* _The exercise_
Could you turn the records, from the start through the line that contains "var sketch = newSketch(context, id", into a numbered list with blank lines left out?

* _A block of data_

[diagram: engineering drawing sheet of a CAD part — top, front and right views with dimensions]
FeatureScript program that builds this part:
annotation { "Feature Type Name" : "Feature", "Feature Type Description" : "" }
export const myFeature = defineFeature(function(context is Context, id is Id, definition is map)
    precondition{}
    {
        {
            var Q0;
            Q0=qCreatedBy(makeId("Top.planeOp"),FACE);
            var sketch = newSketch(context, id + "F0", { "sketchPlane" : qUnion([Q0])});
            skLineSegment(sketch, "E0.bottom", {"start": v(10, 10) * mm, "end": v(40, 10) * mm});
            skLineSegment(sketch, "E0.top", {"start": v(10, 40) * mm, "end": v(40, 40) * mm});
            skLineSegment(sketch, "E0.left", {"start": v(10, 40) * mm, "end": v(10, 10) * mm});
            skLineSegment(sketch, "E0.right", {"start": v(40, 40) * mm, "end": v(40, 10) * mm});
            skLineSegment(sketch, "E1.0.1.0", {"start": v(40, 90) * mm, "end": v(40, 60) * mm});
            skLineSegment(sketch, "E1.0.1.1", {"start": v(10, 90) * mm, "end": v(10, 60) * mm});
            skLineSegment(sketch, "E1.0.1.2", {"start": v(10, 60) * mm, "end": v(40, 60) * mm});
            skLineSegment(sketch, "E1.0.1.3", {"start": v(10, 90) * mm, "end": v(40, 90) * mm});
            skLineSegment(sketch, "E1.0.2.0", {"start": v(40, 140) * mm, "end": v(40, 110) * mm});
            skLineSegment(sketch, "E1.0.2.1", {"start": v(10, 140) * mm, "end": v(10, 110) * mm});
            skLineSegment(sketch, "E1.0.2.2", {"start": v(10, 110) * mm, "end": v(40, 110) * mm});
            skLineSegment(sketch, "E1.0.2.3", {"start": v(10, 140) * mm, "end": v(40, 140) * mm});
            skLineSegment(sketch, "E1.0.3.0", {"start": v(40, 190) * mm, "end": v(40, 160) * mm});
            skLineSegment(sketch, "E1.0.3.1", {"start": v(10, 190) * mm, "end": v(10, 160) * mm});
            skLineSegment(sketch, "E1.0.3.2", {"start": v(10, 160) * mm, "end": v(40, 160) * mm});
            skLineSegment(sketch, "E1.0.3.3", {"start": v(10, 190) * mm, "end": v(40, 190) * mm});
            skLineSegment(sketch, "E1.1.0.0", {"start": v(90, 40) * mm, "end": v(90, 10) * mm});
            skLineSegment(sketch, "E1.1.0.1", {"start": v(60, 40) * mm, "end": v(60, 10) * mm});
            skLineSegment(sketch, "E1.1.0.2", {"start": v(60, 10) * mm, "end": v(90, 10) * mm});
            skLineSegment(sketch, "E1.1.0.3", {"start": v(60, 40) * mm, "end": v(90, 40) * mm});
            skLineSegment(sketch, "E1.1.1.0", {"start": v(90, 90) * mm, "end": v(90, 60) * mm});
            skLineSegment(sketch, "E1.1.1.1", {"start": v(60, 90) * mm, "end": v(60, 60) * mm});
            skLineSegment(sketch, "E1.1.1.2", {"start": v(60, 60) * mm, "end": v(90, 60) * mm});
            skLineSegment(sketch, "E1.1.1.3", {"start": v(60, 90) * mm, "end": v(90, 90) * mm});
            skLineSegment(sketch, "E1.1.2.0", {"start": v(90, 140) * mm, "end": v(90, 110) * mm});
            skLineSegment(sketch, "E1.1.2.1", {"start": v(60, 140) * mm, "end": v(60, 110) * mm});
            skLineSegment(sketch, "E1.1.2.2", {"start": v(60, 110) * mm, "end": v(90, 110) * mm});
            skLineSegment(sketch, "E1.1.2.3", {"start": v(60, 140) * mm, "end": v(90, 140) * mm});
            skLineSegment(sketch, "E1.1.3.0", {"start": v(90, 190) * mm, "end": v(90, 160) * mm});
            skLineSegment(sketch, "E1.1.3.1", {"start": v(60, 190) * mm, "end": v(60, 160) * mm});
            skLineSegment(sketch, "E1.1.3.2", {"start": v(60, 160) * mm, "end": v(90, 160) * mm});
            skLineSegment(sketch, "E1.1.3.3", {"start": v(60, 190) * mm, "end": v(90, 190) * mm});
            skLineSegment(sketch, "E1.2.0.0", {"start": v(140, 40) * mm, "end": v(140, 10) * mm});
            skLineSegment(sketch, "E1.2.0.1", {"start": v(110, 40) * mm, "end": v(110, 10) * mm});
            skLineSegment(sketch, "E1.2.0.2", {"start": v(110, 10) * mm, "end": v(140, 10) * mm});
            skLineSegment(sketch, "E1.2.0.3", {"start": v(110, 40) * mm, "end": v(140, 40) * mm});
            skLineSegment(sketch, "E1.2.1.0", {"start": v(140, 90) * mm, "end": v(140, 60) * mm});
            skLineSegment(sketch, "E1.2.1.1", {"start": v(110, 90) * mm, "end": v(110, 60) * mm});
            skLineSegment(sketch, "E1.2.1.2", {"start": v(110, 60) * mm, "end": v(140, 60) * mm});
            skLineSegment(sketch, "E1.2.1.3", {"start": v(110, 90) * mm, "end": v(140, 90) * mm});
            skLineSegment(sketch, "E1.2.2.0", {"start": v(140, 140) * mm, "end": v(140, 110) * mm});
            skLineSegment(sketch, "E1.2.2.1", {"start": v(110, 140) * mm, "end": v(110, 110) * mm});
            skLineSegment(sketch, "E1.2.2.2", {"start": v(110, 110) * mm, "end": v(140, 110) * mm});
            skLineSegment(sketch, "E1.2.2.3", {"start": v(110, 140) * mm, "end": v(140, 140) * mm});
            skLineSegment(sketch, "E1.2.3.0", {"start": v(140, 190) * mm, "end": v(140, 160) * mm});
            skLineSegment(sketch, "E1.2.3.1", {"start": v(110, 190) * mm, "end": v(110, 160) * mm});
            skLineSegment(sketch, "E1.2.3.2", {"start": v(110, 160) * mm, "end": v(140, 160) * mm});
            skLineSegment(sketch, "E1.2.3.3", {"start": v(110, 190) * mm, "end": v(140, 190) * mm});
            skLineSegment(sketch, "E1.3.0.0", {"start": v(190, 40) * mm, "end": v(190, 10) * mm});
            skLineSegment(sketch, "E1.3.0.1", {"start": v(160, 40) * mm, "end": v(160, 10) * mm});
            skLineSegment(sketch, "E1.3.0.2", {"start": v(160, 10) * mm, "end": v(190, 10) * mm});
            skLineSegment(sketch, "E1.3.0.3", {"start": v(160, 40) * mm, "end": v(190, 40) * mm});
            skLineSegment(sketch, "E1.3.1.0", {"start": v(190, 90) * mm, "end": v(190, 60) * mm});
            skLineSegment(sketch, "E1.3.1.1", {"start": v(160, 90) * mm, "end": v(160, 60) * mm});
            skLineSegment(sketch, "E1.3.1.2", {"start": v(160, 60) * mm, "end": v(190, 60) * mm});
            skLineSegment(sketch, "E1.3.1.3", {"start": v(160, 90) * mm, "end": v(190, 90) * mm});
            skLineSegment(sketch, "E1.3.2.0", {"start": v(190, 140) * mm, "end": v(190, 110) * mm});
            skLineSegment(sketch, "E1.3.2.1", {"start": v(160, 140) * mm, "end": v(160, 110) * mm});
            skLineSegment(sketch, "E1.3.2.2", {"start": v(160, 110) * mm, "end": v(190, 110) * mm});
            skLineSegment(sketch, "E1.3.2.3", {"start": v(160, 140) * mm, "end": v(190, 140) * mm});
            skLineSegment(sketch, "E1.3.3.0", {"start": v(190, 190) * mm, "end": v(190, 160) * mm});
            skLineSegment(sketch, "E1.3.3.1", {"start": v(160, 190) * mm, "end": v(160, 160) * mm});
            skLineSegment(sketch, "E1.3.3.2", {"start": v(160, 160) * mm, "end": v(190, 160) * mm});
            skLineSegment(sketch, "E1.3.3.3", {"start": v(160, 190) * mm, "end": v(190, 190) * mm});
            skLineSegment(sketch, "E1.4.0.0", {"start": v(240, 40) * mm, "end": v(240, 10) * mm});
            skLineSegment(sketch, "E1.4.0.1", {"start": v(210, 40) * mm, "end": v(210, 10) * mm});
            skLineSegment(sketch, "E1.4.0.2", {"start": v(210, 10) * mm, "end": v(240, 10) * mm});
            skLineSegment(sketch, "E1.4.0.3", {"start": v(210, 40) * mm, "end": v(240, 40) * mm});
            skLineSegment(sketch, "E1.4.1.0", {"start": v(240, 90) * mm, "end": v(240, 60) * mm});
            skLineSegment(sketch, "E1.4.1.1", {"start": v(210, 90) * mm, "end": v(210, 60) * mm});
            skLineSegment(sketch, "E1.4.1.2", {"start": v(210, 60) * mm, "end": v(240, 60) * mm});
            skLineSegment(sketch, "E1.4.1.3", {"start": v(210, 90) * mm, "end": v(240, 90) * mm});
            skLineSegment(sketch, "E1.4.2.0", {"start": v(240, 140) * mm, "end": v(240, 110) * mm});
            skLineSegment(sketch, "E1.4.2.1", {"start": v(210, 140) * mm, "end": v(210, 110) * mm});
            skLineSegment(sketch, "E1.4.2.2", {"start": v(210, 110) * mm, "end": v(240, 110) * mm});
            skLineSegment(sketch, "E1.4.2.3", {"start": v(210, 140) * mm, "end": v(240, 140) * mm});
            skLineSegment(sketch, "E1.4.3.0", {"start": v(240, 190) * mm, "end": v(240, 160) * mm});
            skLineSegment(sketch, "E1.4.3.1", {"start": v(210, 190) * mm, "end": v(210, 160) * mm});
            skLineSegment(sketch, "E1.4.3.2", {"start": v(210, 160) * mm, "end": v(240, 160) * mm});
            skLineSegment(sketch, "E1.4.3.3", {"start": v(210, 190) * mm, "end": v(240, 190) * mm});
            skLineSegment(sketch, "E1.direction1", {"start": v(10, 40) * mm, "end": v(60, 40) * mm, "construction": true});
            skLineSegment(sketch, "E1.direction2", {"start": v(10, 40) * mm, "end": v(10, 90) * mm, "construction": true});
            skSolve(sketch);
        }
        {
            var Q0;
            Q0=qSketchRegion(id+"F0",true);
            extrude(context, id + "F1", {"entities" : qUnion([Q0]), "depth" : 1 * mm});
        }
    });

* _Result of this exercise_
1. [diagram: engineering drawing sheet of a CAD part — top, front and right views with dimensions]
2. FeatureScript program that builds this part:
3. annotation { "Feature Type Name" : "Feature", "Feature Type Description" : "" }
4. export const myFeature = defineFeature(function(context is Context, id is Id, definition is map)
5.     precondition{}
6.     {
7.         {
8.             var Q0;
9.             Q0=qCreatedBy(makeId("Top.planeOp"),FACE);
10.             var sketch = newSketch(context, id + "F0", { "sketchPlane" : qUnion([Q0])});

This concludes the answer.